Task data Block Start

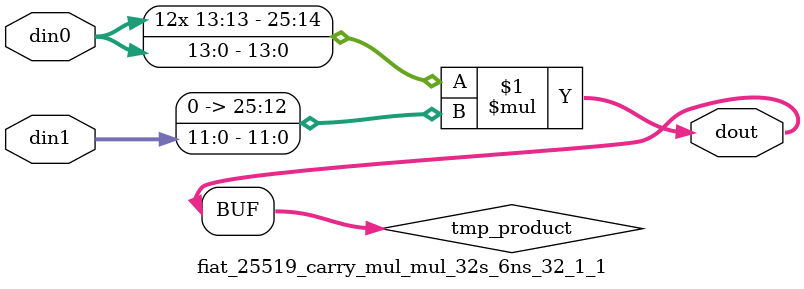
<source format=v>

`timescale 1 ns / 1 ps

  module fiat_25519_carry_mul_mul_32s_6ns_32_1_1(din0, din1, dout);
parameter ID = 1;
parameter NUM_STAGE = 0;
parameter din0_WIDTH = 14;
parameter din1_WIDTH = 12;
parameter dout_WIDTH = 26;

input [din0_WIDTH - 1 : 0] din0; 
input [din1_WIDTH - 1 : 0] din1; 
output [dout_WIDTH - 1 : 0] dout;

wire signed [dout_WIDTH - 1 : 0] tmp_product;












assign tmp_product = $signed(din0) * $signed({1'b0, din1});









assign dout = tmp_product;







endmodule

</source>
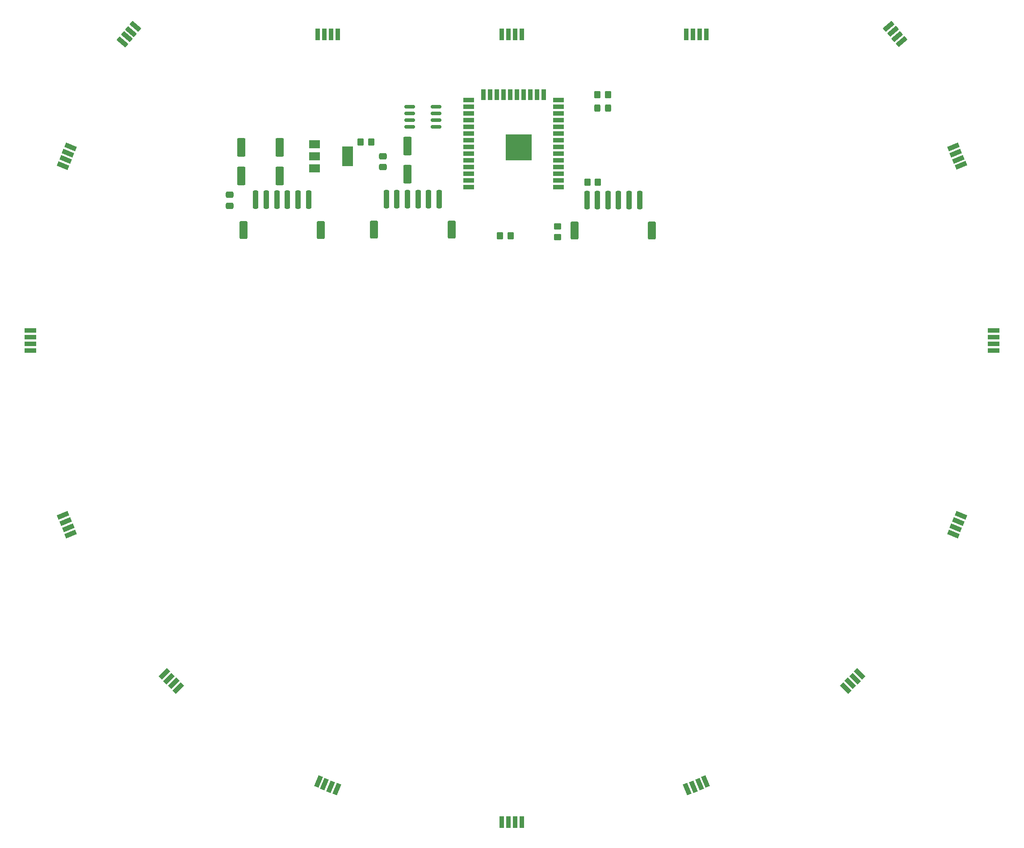
<source format=gtp>
G04 #@! TF.GenerationSoftware,KiCad,Pcbnew,6.0.2-378541a8eb~116~ubuntu20.04.1*
G04 #@! TF.CreationDate,2023-01-27T16:27:25+01:00*
G04 #@! TF.ProjectId,BUCKY_IR,4255434b-595f-4495-922e-6b696361645f,rev?*
G04 #@! TF.SameCoordinates,Original*
G04 #@! TF.FileFunction,Paste,Top*
G04 #@! TF.FilePolarity,Positive*
%FSLAX46Y46*%
G04 Gerber Fmt 4.6, Leading zero omitted, Abs format (unit mm)*
G04 Created by KiCad (PCBNEW 6.0.2-378541a8eb~116~ubuntu20.04.1) date 2023-01-27 16:27:25*
%MOMM*%
%LPD*%
G01*
G04 APERTURE LIST*
G04 Aperture macros list*
%AMRoundRect*
0 Rectangle with rounded corners*
0 $1 Rounding radius*
0 $2 $3 $4 $5 $6 $7 $8 $9 X,Y pos of 4 corners*
0 Add a 4 corners polygon primitive as box body*
4,1,4,$2,$3,$4,$5,$6,$7,$8,$9,$2,$3,0*
0 Add four circle primitives for the rounded corners*
1,1,$1+$1,$2,$3*
1,1,$1+$1,$4,$5*
1,1,$1+$1,$6,$7*
1,1,$1+$1,$8,$9*
0 Add four rect primitives between the rounded corners*
20,1,$1+$1,$2,$3,$4,$5,0*
20,1,$1+$1,$4,$5,$6,$7,0*
20,1,$1+$1,$6,$7,$8,$9,0*
20,1,$1+$1,$8,$9,$2,$3,0*%
%AMRotRect*
0 Rectangle, with rotation*
0 The origin of the aperture is its center*
0 $1 length*
0 $2 width*
0 $3 Rotation angle, in degrees counterclockwise*
0 Add horizontal line*
21,1,$1,$2,0,0,$3*%
G04 Aperture macros list end*
%ADD10RotRect,0.900000X2.200000X67.500000*%
%ADD11RoundRect,0.250000X-0.250000X-1.500000X0.250000X-1.500000X0.250000X1.500000X-0.250000X1.500000X0*%
%ADD12RoundRect,0.250001X-0.499999X-1.449999X0.499999X-1.449999X0.499999X1.449999X-0.499999X1.449999X0*%
%ADD13RotRect,0.900000X2.200000X315.000000*%
%ADD14RoundRect,0.250000X-0.350000X-0.450000X0.350000X-0.450000X0.350000X0.450000X-0.350000X0.450000X0*%
%ADD15RotRect,0.900000X2.200000X230.000000*%
%ADD16R,0.900000X2.200000*%
%ADD17RoundRect,0.250000X0.550000X-1.500000X0.550000X1.500000X-0.550000X1.500000X-0.550000X-1.500000X0*%
%ADD18RotRect,0.900000X2.200000X292.500000*%
%ADD19RoundRect,0.250000X0.350000X0.450000X-0.350000X0.450000X-0.350000X-0.450000X0.350000X-0.450000X0*%
%ADD20RotRect,0.900000X2.200000X45.000000*%
%ADD21R,2.200000X0.900000*%
%ADD22RoundRect,0.250000X-0.475000X0.337500X-0.475000X-0.337500X0.475000X-0.337500X0.475000X0.337500X0*%
%ADD23R,2.000000X0.900000*%
%ADD24R,0.900000X2.000000*%
%ADD25R,5.000000X5.000000*%
%ADD26RoundRect,0.250000X-0.450000X0.350000X-0.450000X-0.350000X0.450000X-0.350000X0.450000X0.350000X0*%
%ADD27RoundRect,0.150000X0.825000X0.150000X-0.825000X0.150000X-0.825000X-0.150000X0.825000X-0.150000X0*%
%ADD28RotRect,0.900000X2.200000X130.000000*%
%ADD29RotRect,0.900000X2.200000X247.500000*%
%ADD30RoundRect,0.250000X-0.325000X-0.450000X0.325000X-0.450000X0.325000X0.450000X-0.325000X0.450000X0*%
%ADD31RotRect,0.900000X2.200000X337.500000*%
%ADD32R,2.000000X1.500000*%
%ADD33R,2.000000X3.800000*%
%ADD34RotRect,0.900000X2.200000X22.500000*%
%ADD35RotRect,0.900000X2.200000X112.500000*%
G04 APERTURE END LIST*
D10*
X205423102Y-118194368D03*
X205909110Y-117021041D03*
X206395118Y-115847714D03*
X206881126Y-114674387D03*
D11*
X136000000Y-54850000D03*
X138000000Y-54850000D03*
X140000000Y-54850000D03*
X142000000Y-54850000D03*
X144000000Y-54850000D03*
X146000000Y-54850000D03*
D12*
X148350000Y-60600000D03*
X133650000Y-60600000D03*
D13*
X55897648Y-144715346D03*
X56795674Y-145613372D03*
X57693699Y-146511397D03*
X58591725Y-147409423D03*
D14*
X93100000Y-43900000D03*
X95100000Y-43900000D03*
D15*
X50424832Y-21965434D03*
X49608492Y-22938310D03*
X48792152Y-23911186D03*
X47975812Y-24884063D03*
D16*
X88761003Y-23500000D03*
X87491003Y-23500000D03*
X86221003Y-23500000D03*
X84951003Y-23500000D03*
X158638997Y-23500000D03*
X157368997Y-23500000D03*
X156098997Y-23500000D03*
X154828997Y-23500000D03*
D17*
X70500000Y-50300000D03*
X70500000Y-44900000D03*
D18*
X36722700Y-114683626D03*
X37208708Y-115856953D03*
X37694716Y-117030280D03*
X38180724Y-118203607D03*
D19*
X121550000Y-61650000D03*
X119550000Y-61650000D03*
X138100000Y-51500000D03*
X136100000Y-51500000D03*
D16*
X119900000Y-172800000D03*
X121170000Y-172800000D03*
X122440000Y-172800000D03*
X123710000Y-172800000D03*
D20*
X185015346Y-147402352D03*
X185913372Y-146504326D03*
X186811397Y-145606301D03*
X187709423Y-144708275D03*
D17*
X77800000Y-50300000D03*
X77800000Y-44900000D03*
D14*
X138000000Y-34900000D03*
X140000000Y-34900000D03*
D21*
X30500000Y-79600000D03*
X30500000Y-80870000D03*
X30500000Y-82140000D03*
X30500000Y-83410000D03*
D22*
X97300000Y-46562500D03*
X97300000Y-48637500D03*
D23*
X130600000Y-52400000D03*
X130600000Y-51130000D03*
X130600000Y-49860000D03*
X130600000Y-48590000D03*
X130600000Y-47320000D03*
X130600000Y-46050000D03*
X130600000Y-44780000D03*
X130600000Y-43510000D03*
X130600000Y-42240000D03*
X130600000Y-40970000D03*
X130600000Y-39700000D03*
X130600000Y-38430000D03*
X130600000Y-37160000D03*
X130600000Y-35890000D03*
D24*
X127815000Y-34890000D03*
X126545000Y-34890000D03*
X125275000Y-34890000D03*
X124005000Y-34890000D03*
X122735000Y-34890000D03*
X121465000Y-34890000D03*
X120195000Y-34890000D03*
X118925000Y-34890000D03*
X117655000Y-34890000D03*
X116385000Y-34890000D03*
D23*
X113600000Y-35890000D03*
X113600000Y-37160000D03*
X113600000Y-38430000D03*
X113600000Y-39700000D03*
X113600000Y-40970000D03*
X113600000Y-42240000D03*
X113600000Y-43510000D03*
X113600000Y-44780000D03*
X113600000Y-46050000D03*
X113600000Y-47320000D03*
X113600000Y-48590000D03*
X113600000Y-49860000D03*
X113600000Y-51130000D03*
X113600000Y-52400000D03*
D25*
X123100000Y-44900000D03*
D16*
X123700000Y-23500000D03*
X122430000Y-23500000D03*
X121160000Y-23500000D03*
X119890000Y-23500000D03*
D26*
X130450000Y-59900000D03*
X130450000Y-61900000D03*
D27*
X107375000Y-41005000D03*
X107375000Y-39735000D03*
X107375000Y-38465000D03*
X107375000Y-37195000D03*
X102425000Y-37195000D03*
X102425000Y-38465000D03*
X102425000Y-39735000D03*
X102425000Y-41005000D03*
D28*
X195621296Y-24855484D03*
X194804956Y-23882608D03*
X193988616Y-22909732D03*
X193172276Y-21936855D03*
D22*
X68300000Y-53862500D03*
X68300000Y-55937500D03*
D29*
X38176898Y-44805632D03*
X37690890Y-45978959D03*
X37204882Y-47152286D03*
X36718874Y-48325613D03*
D30*
X137975000Y-37400000D03*
X140025000Y-37400000D03*
D17*
X102000000Y-50000000D03*
X102000000Y-44600000D03*
D31*
X85105632Y-165123102D03*
X86278959Y-165609110D03*
X87452286Y-166095118D03*
X88625613Y-166581126D03*
D32*
X84350000Y-44300000D03*
D33*
X90650000Y-46600000D03*
D32*
X84350000Y-46600000D03*
X84350000Y-48900000D03*
D11*
X73245000Y-54780000D03*
X75245000Y-54780000D03*
X77245000Y-54780000D03*
X79245000Y-54780000D03*
X81245000Y-54780000D03*
X83245000Y-54780000D03*
D12*
X85595000Y-60530000D03*
X70895000Y-60530000D03*
D21*
X213100000Y-83400000D03*
X213100000Y-82130000D03*
X213100000Y-80860000D03*
X213100000Y-79590000D03*
D34*
X154983626Y-166577300D03*
X156156953Y-166091292D03*
X157330280Y-165605284D03*
X158503607Y-165119276D03*
D11*
X98000000Y-54750000D03*
X100000000Y-54750000D03*
X102000000Y-54750000D03*
X104000000Y-54750000D03*
X106000000Y-54750000D03*
X108000000Y-54750000D03*
D12*
X95650000Y-60500000D03*
X110350000Y-60500000D03*
D35*
X206877300Y-48316374D03*
X206391292Y-47143047D03*
X205905284Y-45969720D03*
X205419276Y-44796393D03*
M02*

</source>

Task data Block End

## Directions for this task
Please reproduce, exactly as they appear above, the lines from the line containing "X123100000Y-44900000D03*" up to and including the line containing "X77245000Y-54780000D03*".

## Written solution
X123100000Y-44900000D03*
D16*
X123700000Y-23500000D03*
X122430000Y-23500000D03*
X121160000Y-23500000D03*
X119890000Y-23500000D03*
D26*
X130450000Y-59900000D03*
X130450000Y-61900000D03*
D27*
X107375000Y-41005000D03*
X107375000Y-39735000D03*
X107375000Y-38465000D03*
X107375000Y-37195000D03*
X102425000Y-37195000D03*
X102425000Y-38465000D03*
X102425000Y-39735000D03*
X102425000Y-41005000D03*
D28*
X195621296Y-24855484D03*
X194804956Y-23882608D03*
X193988616Y-22909732D03*
X193172276Y-21936855D03*
D22*
X68300000Y-53862500D03*
X68300000Y-55937500D03*
D29*
X38176898Y-44805632D03*
X37690890Y-45978959D03*
X37204882Y-47152286D03*
X36718874Y-48325613D03*
D30*
X137975000Y-37400000D03*
X140025000Y-37400000D03*
D17*
X102000000Y-50000000D03*
X102000000Y-44600000D03*
D31*
X85105632Y-165123102D03*
X86278959Y-165609110D03*
X87452286Y-166095118D03*
X88625613Y-166581126D03*
D32*
X84350000Y-44300000D03*
D33*
X90650000Y-46600000D03*
D32*
X84350000Y-46600000D03*
X84350000Y-48900000D03*
D11*
X73245000Y-54780000D03*
X75245000Y-54780000D03*
X77245000Y-54780000D03*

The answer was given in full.